== What is expected ==
In the records, find each line where "below" occurs, and copy it.

▬▬▬▬▬▬▬▬▬▬

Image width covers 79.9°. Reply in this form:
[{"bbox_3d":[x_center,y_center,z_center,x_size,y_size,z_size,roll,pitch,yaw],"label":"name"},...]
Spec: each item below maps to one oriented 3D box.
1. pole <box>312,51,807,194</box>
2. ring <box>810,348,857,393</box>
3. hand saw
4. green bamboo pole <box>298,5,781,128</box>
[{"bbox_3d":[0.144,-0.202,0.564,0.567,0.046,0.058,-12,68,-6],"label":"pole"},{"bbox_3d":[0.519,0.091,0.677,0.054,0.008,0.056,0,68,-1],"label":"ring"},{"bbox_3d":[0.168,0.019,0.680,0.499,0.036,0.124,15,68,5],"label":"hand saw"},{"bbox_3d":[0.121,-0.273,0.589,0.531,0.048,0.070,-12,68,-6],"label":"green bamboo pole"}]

▬▬▬▬▬▬▬▬▬▬

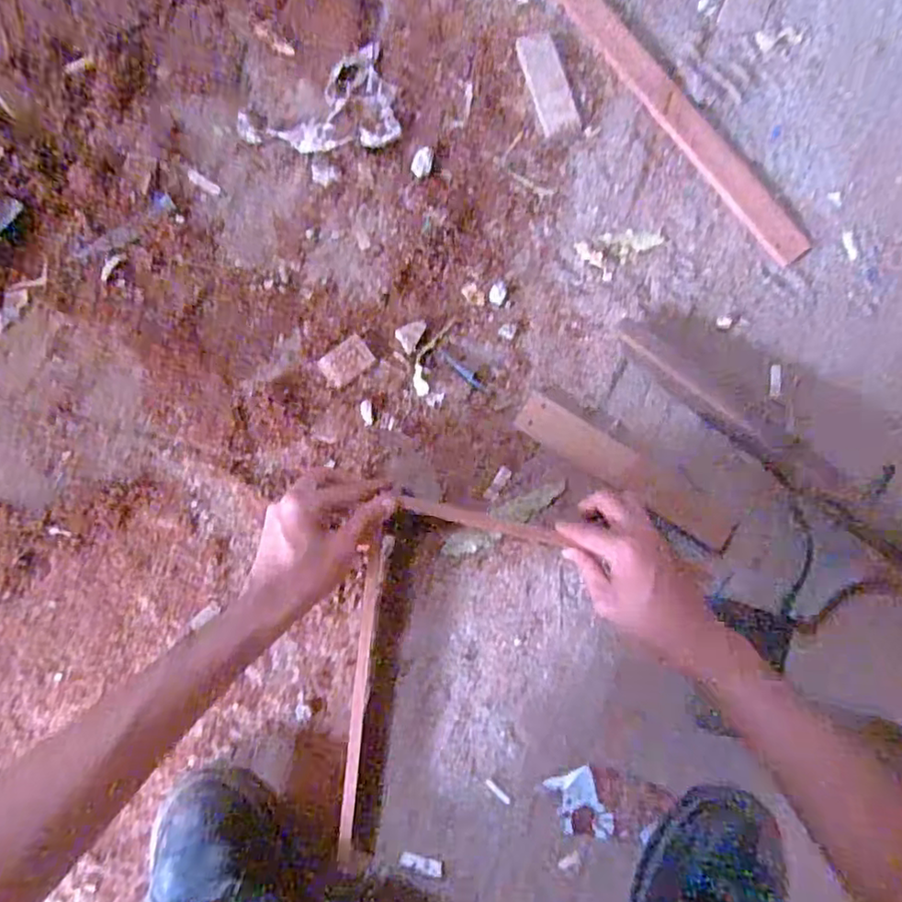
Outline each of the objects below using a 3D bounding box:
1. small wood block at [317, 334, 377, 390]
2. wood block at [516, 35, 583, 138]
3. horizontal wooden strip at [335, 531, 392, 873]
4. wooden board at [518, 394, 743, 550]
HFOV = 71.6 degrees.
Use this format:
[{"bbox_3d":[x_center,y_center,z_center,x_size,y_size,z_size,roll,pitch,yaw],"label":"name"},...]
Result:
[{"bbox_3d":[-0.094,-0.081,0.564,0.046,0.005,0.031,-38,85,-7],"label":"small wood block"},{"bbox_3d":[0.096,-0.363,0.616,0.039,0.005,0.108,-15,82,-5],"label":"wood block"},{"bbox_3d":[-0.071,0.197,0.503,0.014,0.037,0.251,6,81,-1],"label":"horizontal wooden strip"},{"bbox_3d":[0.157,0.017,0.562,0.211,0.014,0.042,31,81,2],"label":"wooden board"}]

▬▬▬▬▬▬▬▬▬▬

== Task output ==
Spec: each item below maps to one oriented 3D box.
Outline each of the objects below using a 3D bounding box:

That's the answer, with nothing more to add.